[[ Text under study open ]]

6.3 Network decomposition

We now discuss network decomposition. Again let \(\Sigma = (V,E,c)\) be an undirected network whose boundary \(\partial \Sigma \) consists of n components \(A_1, \ldots , A_n\). The following definitions will be useful.

Definition 5

  1. 1.

    The entropy ray\(R(\Sigma )\) associated with \(\Sigma \) is the ray generated by the entropy vector

    $$\begin{aligned} \left( S(A_1), \dots , S(A_1A_2),\dots ,S(A_1,\dots ,A_n) \right) \ , \end{aligned}$$
    (6.33)

[[ Text under study closed ]]
[[ Data listing open ]]

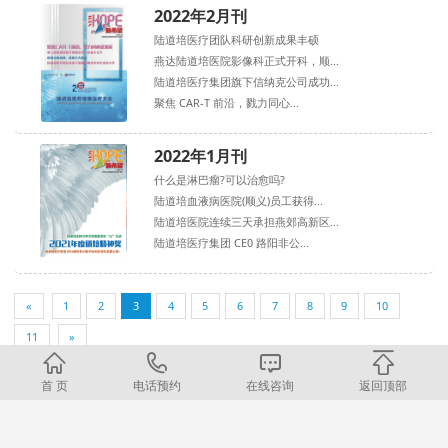
2022年2月刊
陆道培医疗团队科研创新成果丰硕
燕达陆道培医院影像科正式开科，顺...
陆道培医疗集团旗下信纳克公司成功...
聚焦 CAR-T 前沿，戮力同心...
2022年1月刊
什么是淋巴瘤?可以治愈吗?
陆道培血液病医院(顺义)员工获得...
陆道培医院连续三天承担燕郊高新区...
陆道培医疗集团 CE0 路阳非公...
«
1
2
3
4
5
6
7
8
9
10
11
»
首 页
电话预约
在线咨询
返回顶部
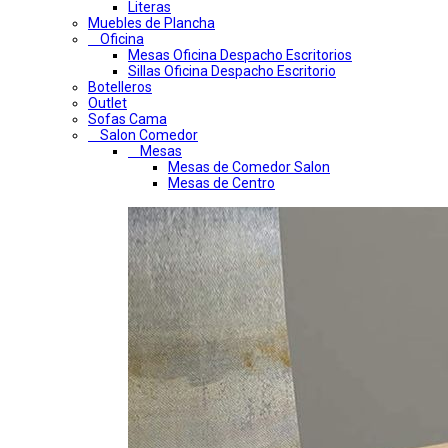
Literas
Muebles de Plancha
Oficina
Mesas Oficina Despacho Escritorios
Sillas Oficina Despacho Escritorio
Botelleros
Outlet
Sofas Cama
Salon Comedor
Mesas
Mesas de Comedor Salon
Mesas de Centro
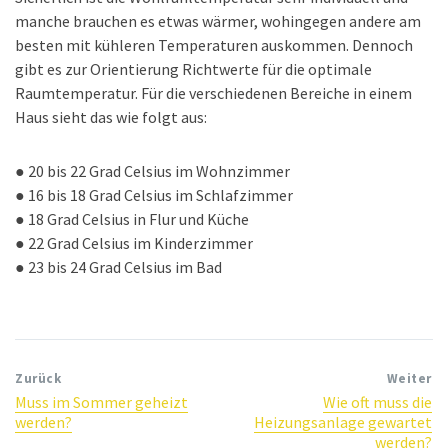
manche brauchen es etwas wärmer, wohingegen andere am
besten mit kühleren Temperaturen auskommen. Dennoch
gibt es zur Orientierung Richtwerte für die optimale
Raumtemperatur. Für die verschiedenen Bereiche in einem
Haus sieht das wie folgt aus:
● 20 bis 22 Grad Celsius im Wohnzimmer
● 16 bis 18 Grad Celsius im Schlafzimmer
● 18 Grad Celsius in Flur und Küche
● 22 Grad Celsius im Kinderzimmer
● 23 bis 24 Grad Celsius im Bad
Zurück
Weiter
Muss im Sommer geheizt
Wie oft muss die
werden?
Heizungsanlage gewartet
werden?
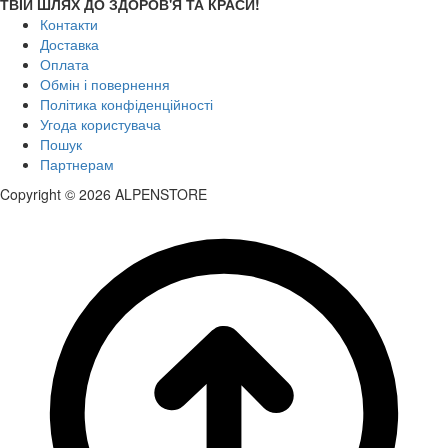
ТВІЙ ШЛЯХ ДО ЗДОРОВ'Я ТА КРАСИ!
Контакти
Доставка
Оплата
Обмін і повернення
Політика конфіденційності
Угода користувача
Пошук
Партнерам
Copyright © 2026 ALPENSTORE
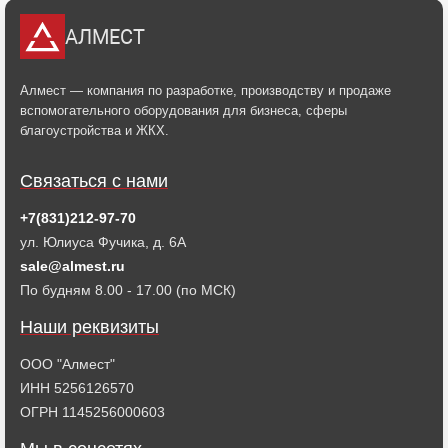
АЛМЕСТ
Алмест — компания по разработке, производству и продаже
вспомогательного оборудования для бизнеса, сферы
благоустройства и ЖКХ.
Связаться с нами
+7(831)212-97-70
ул. Юлиуса Фучика, д. 6А
sale@almest.ru
По будням 8.00 - 17.00 (по МСК)
Наши реквизиты
ООО "Алмест"
ИНН 5256126570
ОГРН 1145256000603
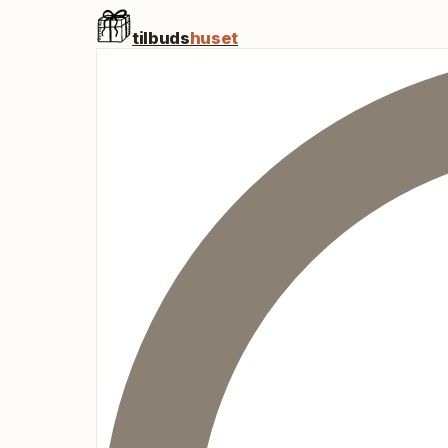
tilbuds
huset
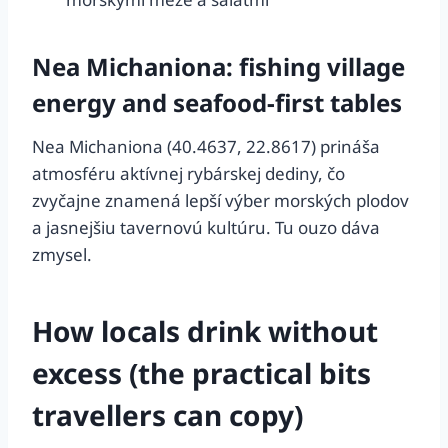
Nea Michaniona: fishing village
energy and seafood-first tables
Nea Michaniona (40.4637, 22.8617) prináša
atmosféru aktívnej rybárskej dediny, čo
zvyčajne znamená lepší výber morských plodov
a jasnejšiu tavernovú kultúru. Tu ouzo dáva
zmysel.
How locals drink without
excess (the practical bits
travellers can copy)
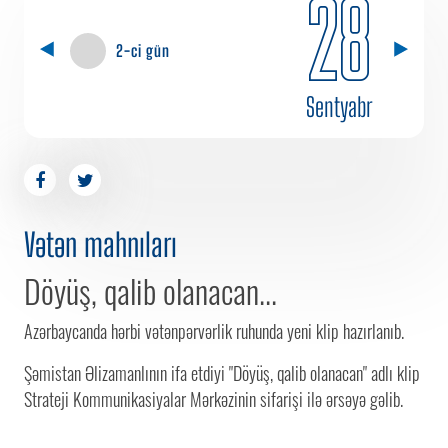
28
2-ci gün
Sentyabr
Vətən mahnıları
Döyüş, qalib olanacan...
Azərbaycanda hərbi vətənpərvərlik ruhunda yeni klip hazırlanıb.
Şəmistan Əlizamanlının ifa etdiyi "Döyüş, qalib olanacan" adlı klip
Strateji Kommunikasiyalar Mərkəzinin sifarişi ilə ərsəyə gəlib.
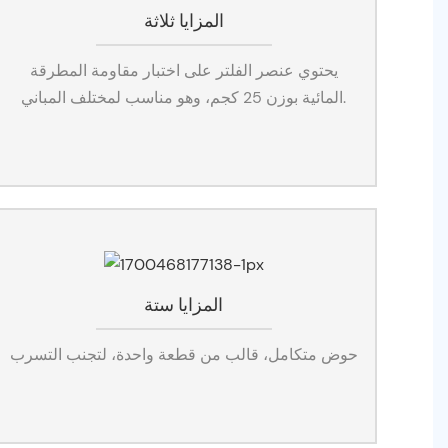
المزايا ثلاثة
يحتوي عنصر الفلتر على اختبار مقاومة المطرقة
المائية بوزن 25 كجم، وهو مناسب لمختلف المباني.
المزايا ستة
حوض متكامل، قالب من قطعة واحدة، لتجنب التسرب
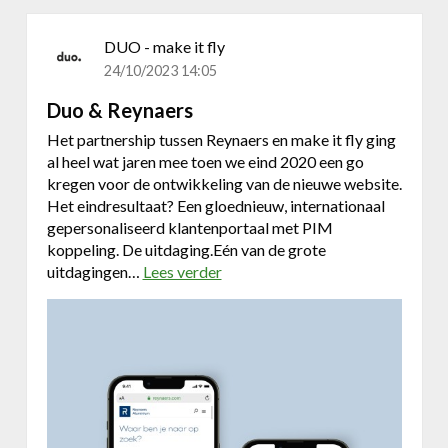
b
s
DUO - make it fly
i
24/10/2023 14:05
t
e
Duo & Reynaers
v
Het partnership tussen Reynaers en make it fly ging
o
al heel wat jaren mee toen we eind 2020 een go
o
kregen voor de ontwikkeling van de nieuwe website.
r
Het eindresultaat? Een gloednieuw, internationaal
C
gepersonaliseerd klantenportaal met PIM
r
koppeling. De uitdaging.Eén van de grote
y
uitdagingen…
Lees verder
o
o
v
D
e
a
r
m
D
u
o
&
R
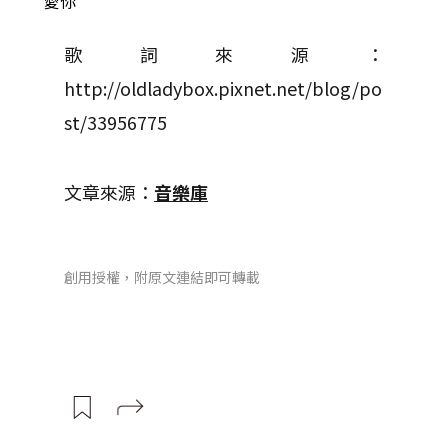
愛你
歌詞來源：
http://oldladybox.pixnet.net/blog/po
st/33956775
文章來源：
音樂庫
創用授權，附原文連結即可轉載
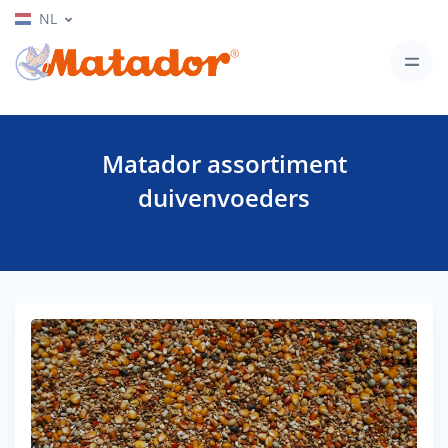
NL
Matador assortiment
duivenvoeders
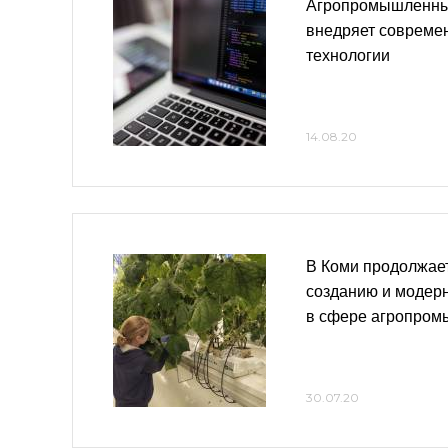
Агропромышленны
внедряет соврем
технологии
14.08.20
В Коми продолжает
созданию и модер
в сфере агропром
30.07.20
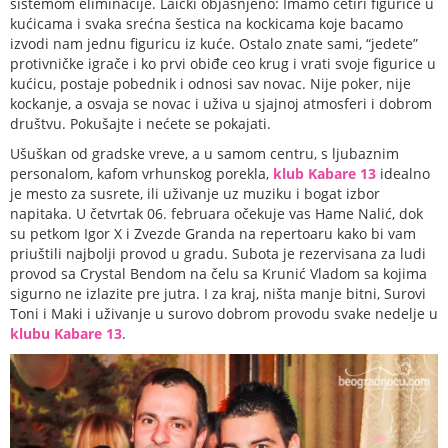
sistemom eliminacije. Laički objašnjeno: Imamo četiri figurice u
kućicama i svaka srećna šestica na kockicama koje bacamo
izvodi nam jednu figuricu iz kuće. Ostalo znate sami, “jedete”
protivničke igrače i ko prvi obiđe ceo krug i vrati svoje figurice u
kućicu, postaje pobednik i odnosi sav novac. Nije poker, nije
kockanje, a osvaja se novac i uživa u sjajnoj atmosferi i dobrom
društvu. Pokušajte i nećete se pokajati.
Ušuškan od gradske vreve, a u samom centru, s ljubaznim
personalom, kafom vrhunskog porekla,
klub Kabare 13
idealno
je mesto za susrete, ili uživanje uz muziku i bogat izbor
napitaka. U četvrtak 06. februara očekuje vas Hame Nalić, dok
su petkom Igor X i Zvezde Granda na repertoaru kako bi vam
priuštili najbolji provod u gradu. Subota je rezervisana za ludi
provod sa Crystal Bendom na čelu sa Krunić Vladom sa kojima
sigurno ne izlazite pre jutra. I za kraj, ništa manje bitni, Surovi
Toni i Maki i uživanje u surovo dobrom provodu svake nedelje u
klubu Kabare 13
.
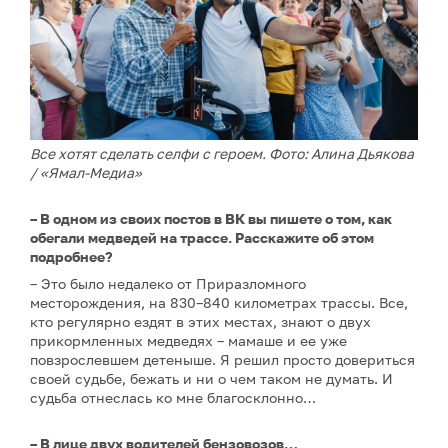
Все хотят сделать селфи с героем. Фото: Алина Дьякова
/ «Ямал-Медиа»
– В одном из своих постов в ВК вы пишете о том, как
обегали медведей на трассе. Расскажите об этом
подробнее?
– Это было недалеко от Приразломного
месторождения, на 830–840 километрах трассы. Все,
кто регулярно ездят в этих местах, знают о двух
прикормленных медведях – мамаше и ее уже
повзрослевшем детеныше. Я решил просто довериться
своей судьбе, бежать и ни о чем таком не думать. И
судьба отнеслась ко мне благосклонно…
– В лице двух водителей бензовозов…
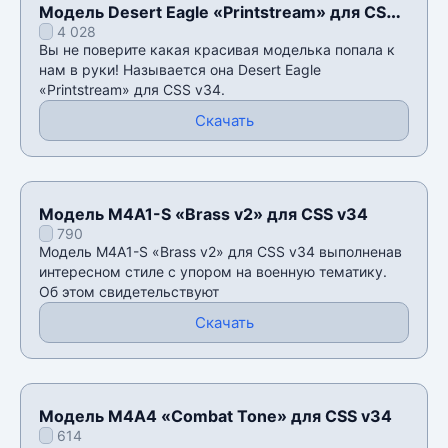
Модель Desert Eagle «Printstream» для CSS
4 028
v34
Вы не поверите какая красивая моделька попала к
нам в руки! Называется она Desert Eagle
«Printstream» для CSS v34.
Скачать
Модель M4A1-S «Brass v2» для CSS v34
790
Модель M4A1-S «Brass v2» для CSS v34 выполненав
интересном стиле с упором на военную тематику.
Об этом свидетельствуют
Скачать
Модель М4А4 «Combat Tone» для CSS v34
614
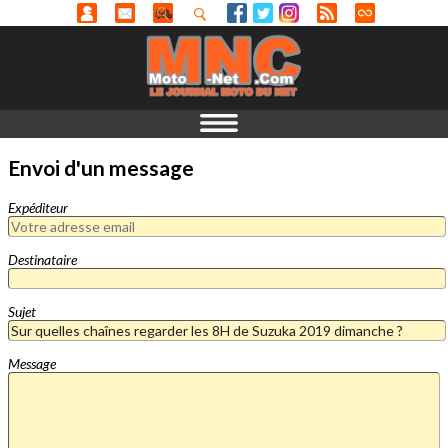
Envoi d'un message
Expéditeur
Destinataire
Sujet
Message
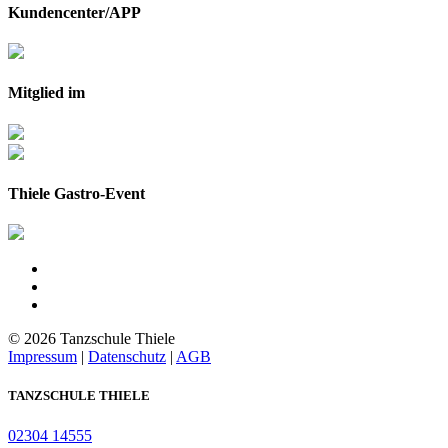
Kundencenter/APP
Mitglied im
Thiele Gastro-Event
© 2026 Tanzschule Thiele
Impressum
|
Datenschutz
|
AGB
TANZSCHULE THIELE
02304 14555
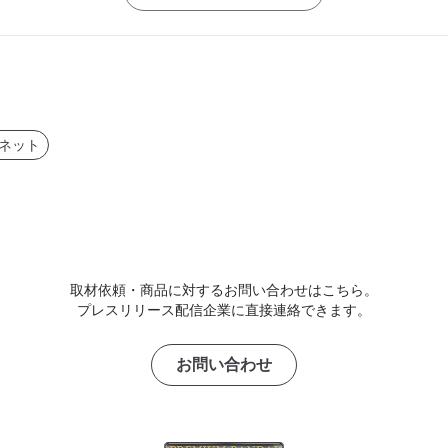
ーネット
取材依頼・商品に対するお問い合わせはこちら。
プレスリリース配信企業に直接連絡できます。
お問い合わせ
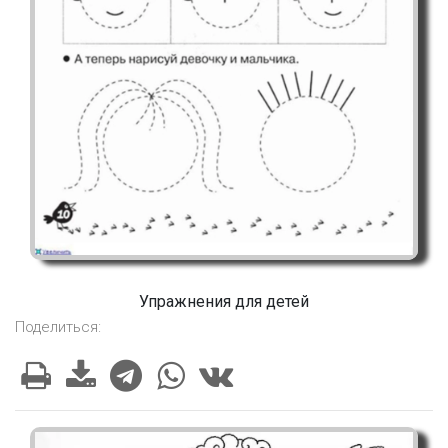
Упражнения для детей
Поделиться:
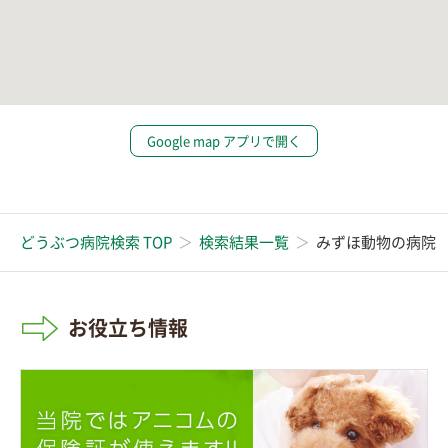
Google map アプリで開く
どうぶつ病院検索 TOP
検索結果一覧
みずほ動物の病院
お役立ち情報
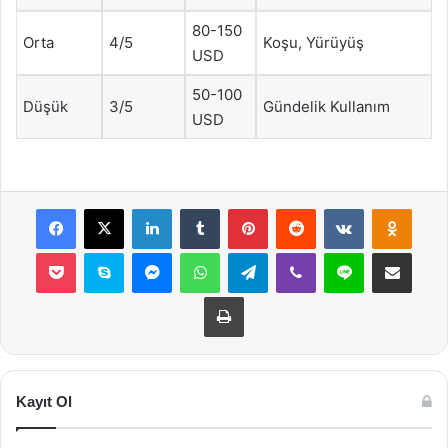
80-150
Orta
4/5
Koşu, Yürüyüş
USD
50-100
Düşük
3/5
Gündelik Kullanım
USD
Facebook
X
LinkedIn
Tumblr
Pinterest
Reddit
VKontakte
Odnok
Pocket
Skype
Messenger
WhatsApp
Telegram
Viber
Line
E-Posta ile payla
Yazdır
Kayıt Ol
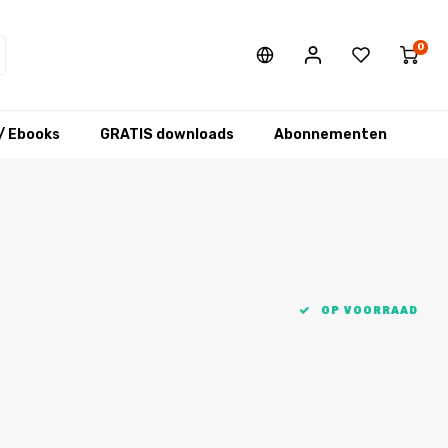
0
/ Ebooks
GRATIS downloads
Abonnementen
OP VOORRAAD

[[ Data listing closed ]]

> [Exercise objective]:
Write a continuation of the excerpt on network decomposition, picking up right after its last line. The records stand apart from the excerpt on network decomposition and are not part of it.

> [Task output]:
    where each entry \(S(A_{i_1}\cdots A_{i_k})\) is the entropy of the boundary set \(A_{i_1}\cdots A_{i_k}\), i.e. the maximal flux out of \(A_{i_1}\cdots A_{i_k}\).

  2. 2.

    A network (or geometry) \(\Sigma \)realizes a ray R if \(R(\Sigma ) = R\).

Note that if a vector R is realized by a network (geometry), then any positive scalar multiple of R is also realized by the same network (geometry) up to scaling the capacities (metric).

We will sometimes say that a network is of a certain type (Bell pair, perfect tensor, etc.) if it realizes an entropy ray of that particular type of entanglement.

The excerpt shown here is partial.